Dory may finally be forced to realize everyone sees her for exactly who she is now. Portia’s friends might be able to lie to themselves, but a stalker is something Dory has to face head-on. How she handles this will be interesting. With the attention of the trial, she can’t investigate on her own like she might’ve done in earlier seasons. She also doesn’t have Portia, Drew, or Elliott’s support anymore.
I loved the moment when the actress playing Elliott’s mom said she found a real connection with Marc. His dismissive “I cannot do this right now, ma’am” was perfect. She might still be invited to the wedding once Marc has time to cope.
I said it in a previous review, and I’ll say it again: I am happy for the continued representation of Black women who find John Reynolds attractive. We exist. We are out here. Do we have to name our fandom The Goblins now? I’m okay with that.
Chantal’s Femmeployers scam is still going. She takes part in a YouTube interview where they celebrate that she was kidnapped before the age of 30 and she’s not a DJ.
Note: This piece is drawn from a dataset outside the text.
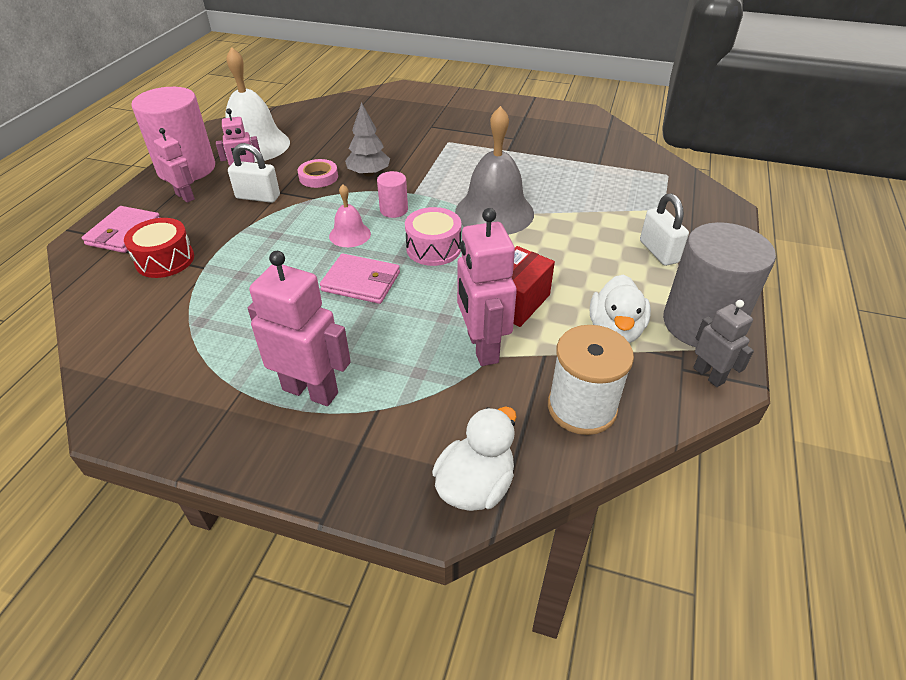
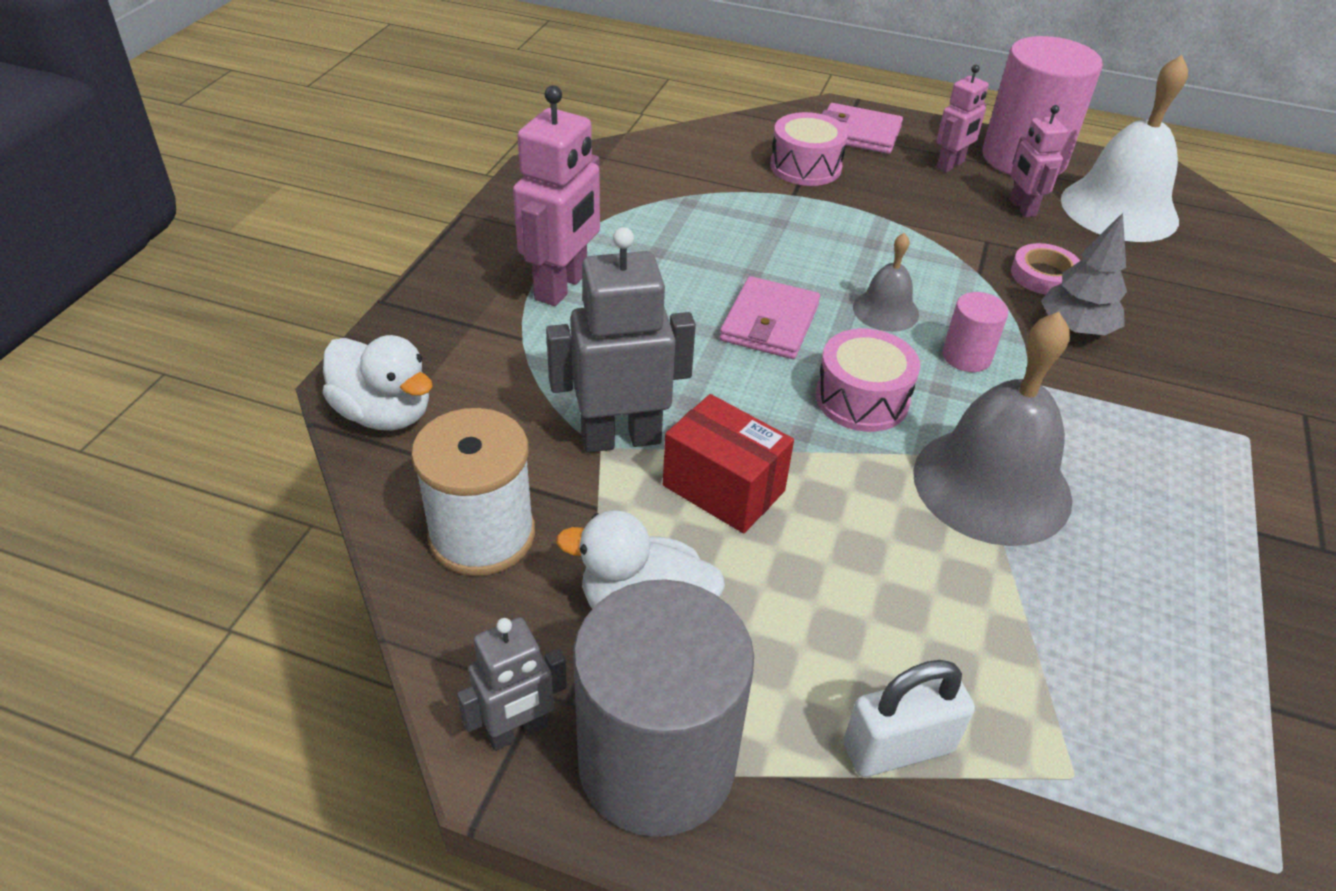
camera: 90 degrees right, 0 degrees up
red drum [124,218,194,278] -> pink drum [770,112,848,186]
white padlock [228,143,280,203] -> none
pink bell [329,184,371,247] -> grey bell [853,233,919,332]
pink robot [457,208,517,366] -> grey robot [546,227,696,453]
Portia can’t help but add some flourish to her nerdy Christian friends’ lives. They have a birthday party for a hamster, and Portia is moved to run scales. They don’t shut down Portia’s talent, though, and I like that. Sure, Christian rock music is lame, but Portia does fit in with them. Sadly, I think Portia has matured beyond friends who are still in the closet. I don’t think she has much patience left for them.